**Your goal:** Output the number of lines in the entries below with the string "coffee" in them, and nothing further.
Data section section start
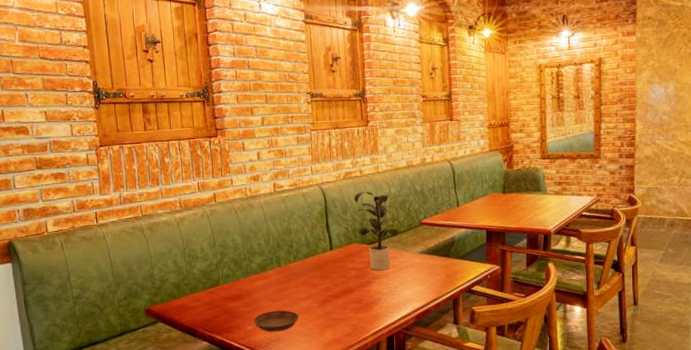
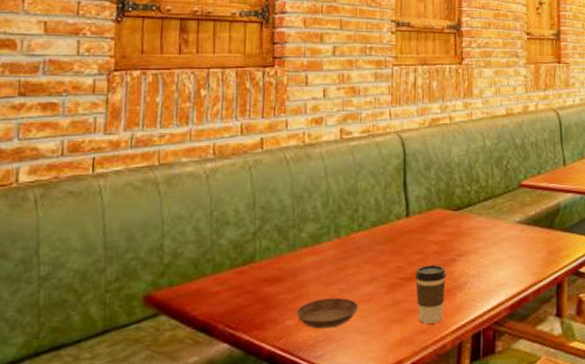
coffee cup: none [340,286,365,329] -> present [415,265,446,324]
potted plant: present [354,192,405,270] -> none [440,144,501,244]

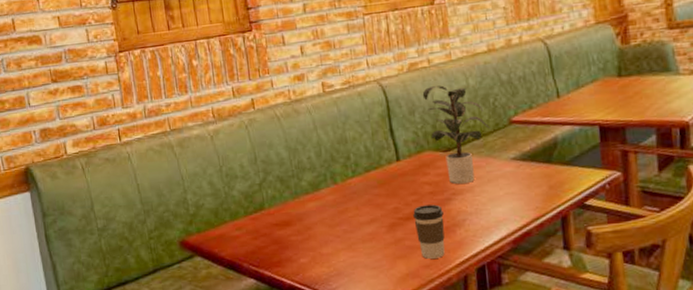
saucer: present [296,298,359,329] -> none [307,238,364,266]
potted plant: none [440,144,501,244] -> present [422,85,490,184]

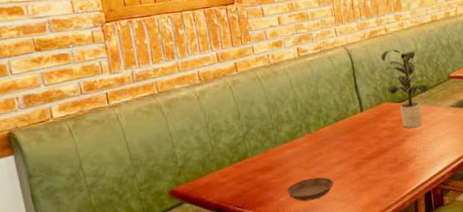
saucer: none [307,238,364,266] -> present [286,177,334,202]
coffee cup: present [413,204,445,259] -> none [374,145,400,190]

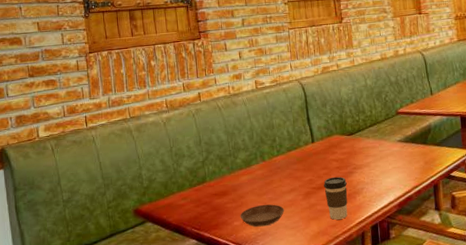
coffee cup: none [374,145,400,190] -> present [324,177,348,220]
potted plant: present [381,49,434,128] -> none [332,84,382,161]

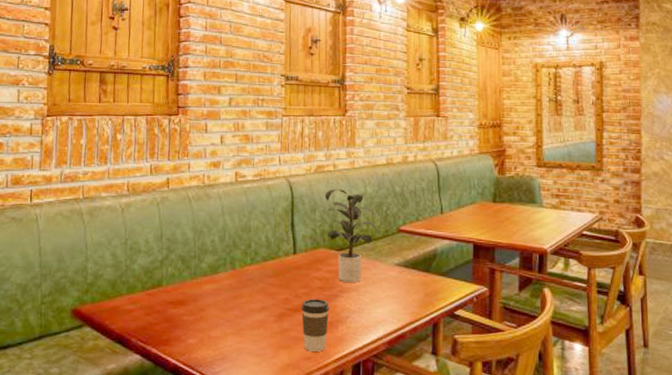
saucer: present [240,204,285,227] -> none [197,322,251,349]
potted plant: none [332,84,382,161] -> present [324,189,381,282]

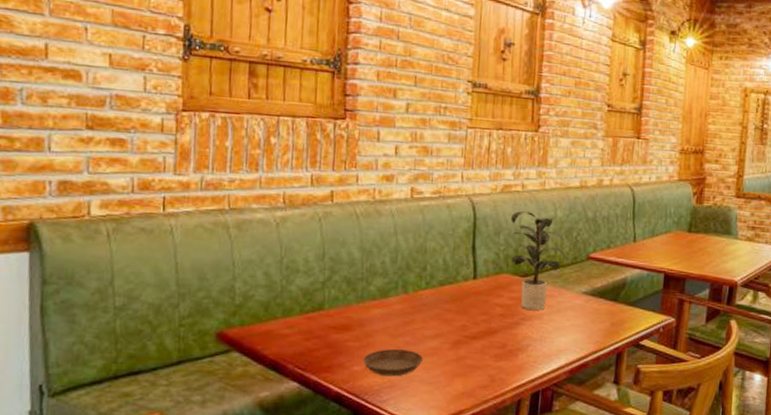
saucer: none [197,322,251,349] -> present [363,349,424,377]
coffee cup: present [301,299,329,352] -> none [479,326,510,380]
Data section section end
**Written response:** 4